Apart from the graffiti on the mosque walls and the difference in the size of the film crew shooting from the beach the feeling was the same. This time round we had only a cameraman, Dylan, and a soundman, Johnny. When we finished the documentary interview, I had a feeling of expiation. Gary even explained, with structural analysis, why the Anchorhead scene had been cut. (Performances were not in question!) Only time will tell whether the scene will be resurrected in some future edition. As it was, there, on the headland at Ajim, almost 26 years to the day after the 'missing scene' was filmed, its ghost had been laid.
 
The rest of the trip was new territory for me: first to one of the Uncle Owen homestead sites, then by ferry to the mainland and a long dusty exhilarating ride south across the salt flats to Touzeur where we took expeditions out to the stunning canyon at Sidi Bouhlel then by camel to the dunes further south and finally we filmed a glorious sunset over the endless flat horizon by the site of the set for Uncle Owen's house, re-constructed for Episode 2 . It was magic.
While we were there a Land Cruiser full of fans, or maybe just tourists, arrived to take pictures of the site.
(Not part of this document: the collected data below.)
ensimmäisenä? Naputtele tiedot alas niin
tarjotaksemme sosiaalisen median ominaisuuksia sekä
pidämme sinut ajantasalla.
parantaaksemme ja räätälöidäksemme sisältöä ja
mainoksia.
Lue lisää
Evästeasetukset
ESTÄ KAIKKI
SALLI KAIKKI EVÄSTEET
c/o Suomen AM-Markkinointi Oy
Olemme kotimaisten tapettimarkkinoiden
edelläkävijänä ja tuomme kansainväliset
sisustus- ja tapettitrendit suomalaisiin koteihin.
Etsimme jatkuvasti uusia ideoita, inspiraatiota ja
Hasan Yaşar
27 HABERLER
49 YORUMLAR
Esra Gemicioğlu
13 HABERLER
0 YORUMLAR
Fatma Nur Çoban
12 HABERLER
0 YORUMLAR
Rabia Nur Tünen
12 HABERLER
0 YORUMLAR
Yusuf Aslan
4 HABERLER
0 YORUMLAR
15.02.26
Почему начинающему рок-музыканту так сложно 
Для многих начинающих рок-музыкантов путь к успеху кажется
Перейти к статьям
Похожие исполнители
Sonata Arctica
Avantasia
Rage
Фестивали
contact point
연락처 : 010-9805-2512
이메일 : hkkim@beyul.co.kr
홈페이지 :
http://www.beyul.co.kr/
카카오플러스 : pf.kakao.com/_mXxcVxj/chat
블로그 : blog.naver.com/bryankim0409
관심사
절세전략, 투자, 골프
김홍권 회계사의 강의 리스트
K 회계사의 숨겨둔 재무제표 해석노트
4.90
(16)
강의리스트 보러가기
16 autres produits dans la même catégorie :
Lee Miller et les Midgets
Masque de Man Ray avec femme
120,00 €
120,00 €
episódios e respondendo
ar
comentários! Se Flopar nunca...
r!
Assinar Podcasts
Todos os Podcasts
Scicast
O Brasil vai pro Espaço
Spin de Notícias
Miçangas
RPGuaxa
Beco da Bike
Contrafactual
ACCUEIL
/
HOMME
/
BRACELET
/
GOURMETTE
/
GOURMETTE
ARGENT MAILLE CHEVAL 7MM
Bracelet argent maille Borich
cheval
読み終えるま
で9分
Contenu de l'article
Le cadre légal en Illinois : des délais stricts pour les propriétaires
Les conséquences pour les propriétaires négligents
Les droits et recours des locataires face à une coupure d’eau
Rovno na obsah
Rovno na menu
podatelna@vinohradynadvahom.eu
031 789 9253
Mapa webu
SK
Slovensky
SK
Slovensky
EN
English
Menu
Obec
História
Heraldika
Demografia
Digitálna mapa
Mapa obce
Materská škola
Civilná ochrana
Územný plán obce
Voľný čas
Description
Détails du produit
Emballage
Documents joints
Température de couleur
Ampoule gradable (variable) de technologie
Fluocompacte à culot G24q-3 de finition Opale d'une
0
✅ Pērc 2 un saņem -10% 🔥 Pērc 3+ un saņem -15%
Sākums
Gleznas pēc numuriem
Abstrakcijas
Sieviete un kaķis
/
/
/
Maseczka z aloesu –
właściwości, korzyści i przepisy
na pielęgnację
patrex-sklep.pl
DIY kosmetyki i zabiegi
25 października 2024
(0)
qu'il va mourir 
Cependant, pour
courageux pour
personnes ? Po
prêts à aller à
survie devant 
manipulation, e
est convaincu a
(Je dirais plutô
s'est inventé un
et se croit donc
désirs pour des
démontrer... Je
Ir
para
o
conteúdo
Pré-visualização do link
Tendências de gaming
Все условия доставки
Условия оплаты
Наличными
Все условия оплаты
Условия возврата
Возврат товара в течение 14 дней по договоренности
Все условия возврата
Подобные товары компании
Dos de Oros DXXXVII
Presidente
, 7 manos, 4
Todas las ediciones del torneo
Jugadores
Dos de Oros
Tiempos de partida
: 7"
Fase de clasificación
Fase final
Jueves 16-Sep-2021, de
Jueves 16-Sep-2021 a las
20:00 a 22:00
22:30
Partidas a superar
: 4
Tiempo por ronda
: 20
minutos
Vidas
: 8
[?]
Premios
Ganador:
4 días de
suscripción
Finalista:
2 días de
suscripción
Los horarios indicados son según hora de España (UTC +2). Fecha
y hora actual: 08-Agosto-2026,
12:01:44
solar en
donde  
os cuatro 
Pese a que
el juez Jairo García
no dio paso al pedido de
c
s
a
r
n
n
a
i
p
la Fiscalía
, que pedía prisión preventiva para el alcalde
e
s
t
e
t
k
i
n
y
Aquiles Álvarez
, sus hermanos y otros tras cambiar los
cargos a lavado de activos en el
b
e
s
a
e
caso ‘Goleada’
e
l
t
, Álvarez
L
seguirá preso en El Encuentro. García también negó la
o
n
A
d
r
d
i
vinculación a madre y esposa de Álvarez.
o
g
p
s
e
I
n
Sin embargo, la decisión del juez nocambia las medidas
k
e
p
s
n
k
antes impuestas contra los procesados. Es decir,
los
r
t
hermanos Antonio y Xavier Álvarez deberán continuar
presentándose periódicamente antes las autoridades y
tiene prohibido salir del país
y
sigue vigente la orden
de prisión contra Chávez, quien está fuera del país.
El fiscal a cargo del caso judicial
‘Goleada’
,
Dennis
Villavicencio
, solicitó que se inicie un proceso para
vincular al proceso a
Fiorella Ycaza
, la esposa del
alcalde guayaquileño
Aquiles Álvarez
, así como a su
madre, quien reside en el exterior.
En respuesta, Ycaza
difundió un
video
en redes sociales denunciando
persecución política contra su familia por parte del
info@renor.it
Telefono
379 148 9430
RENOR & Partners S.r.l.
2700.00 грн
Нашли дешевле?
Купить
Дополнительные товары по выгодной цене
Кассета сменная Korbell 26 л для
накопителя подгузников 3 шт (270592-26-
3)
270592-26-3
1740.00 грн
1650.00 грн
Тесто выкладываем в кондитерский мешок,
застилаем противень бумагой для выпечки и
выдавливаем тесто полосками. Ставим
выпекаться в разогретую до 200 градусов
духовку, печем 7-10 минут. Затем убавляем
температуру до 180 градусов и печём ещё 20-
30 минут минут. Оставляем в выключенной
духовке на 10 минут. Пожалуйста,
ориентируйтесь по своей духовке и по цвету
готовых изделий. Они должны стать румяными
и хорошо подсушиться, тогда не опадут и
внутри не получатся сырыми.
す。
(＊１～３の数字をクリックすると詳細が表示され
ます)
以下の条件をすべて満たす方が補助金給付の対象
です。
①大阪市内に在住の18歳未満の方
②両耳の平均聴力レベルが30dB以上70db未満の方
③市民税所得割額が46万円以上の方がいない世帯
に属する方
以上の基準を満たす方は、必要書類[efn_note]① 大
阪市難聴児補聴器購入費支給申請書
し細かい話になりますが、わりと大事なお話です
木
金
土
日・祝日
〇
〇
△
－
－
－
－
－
Pilgrims all, travelling a well-worn path.
- from garrickhogan.com
 


At conventions and in letters I'm often asked, 'How did you get on the film?'

Well, the road to Star Wars must have begun when my parents sent me to acting class when I was six, then came radio acting on a Saturday show out of CBC, Toronto, then my own disc jockey show for kids on Saturdays which I inherited from Peter Jennings, as good as a kid presenter as he later was as ABC news anchorman. I acted as a kid at the Stratford Festival of Canada, playing the Prince of Wales opposite Alec Guinness as Richard III.
And the acting bug stuck through high school and into university at UofT where I spent 4 years getting my Honours BA. After that, I came to England on a scholarship to study, did my acting apprenticeship in theatres all round the UK and finally got my first big film with Charlton Heston, "Antony and Cleopatra", playing Eros, Antony's faithful servant who kills himself rather than see his master suffer. My first starring role, in a film called "Some Kind of Hero" playing a Vietnam draft dodger, bombed, but I stayed in London, was known by Irene Lamb, the Star Wars casting director, and was called in to audition for one of the guys in "A New Hope". Irene Lamb told all of us before we went in to meet George that he might be shy and not talk too much. But somehow George and I started talking about Morocco , shooting in the desert (where I had just done "The Message" with Anthony Quinn) and Moroccan cloaks. Somebody later told me that George had a marking system for auditions. I must have been lucky and scored high. I was offered Biggs, one of the best roles that were cast out of London.

So what happened to Biggs and how did I feel when he wasn't around as much in the final cut as he was in the script?
 
Sure, I felt bad. Who wouldn't? But George and the editors had hard decisions to make to get the film in under 2 hours and the scene lasts about 5 minutes. Later, at a convention in Holland, Gary Kurtz told me the editorial reasons for cutting the Anchorhead scenes and I think they make sense. To include the group of Luke's friends at the station took the film in a different direction as well as slowing down the impetus into the main action of the film led by the two robots. Still, now that we don't care so much about a film's length and kids can sit for hours at Harry Potter or The Lord of the Rings, I'd like to see more of Luke's old friend Biggs and the gang around him. It would make more of Luke's reaction to Biggs' death in the dogfight. Anyway, it was a great kick finally seeing the Anchorhead scene on the CD-Rom "Behind the Magic". And who knows? We may see it again on the DVD of Episode IV.
 
What's happened since on the Star Wars scene?
 
Nothing but good-lots of travelling round the world on various conventions, meeting hundreds of fans, good laughs and a great time with the Star Wars Alumni. Roll on Celebration 2!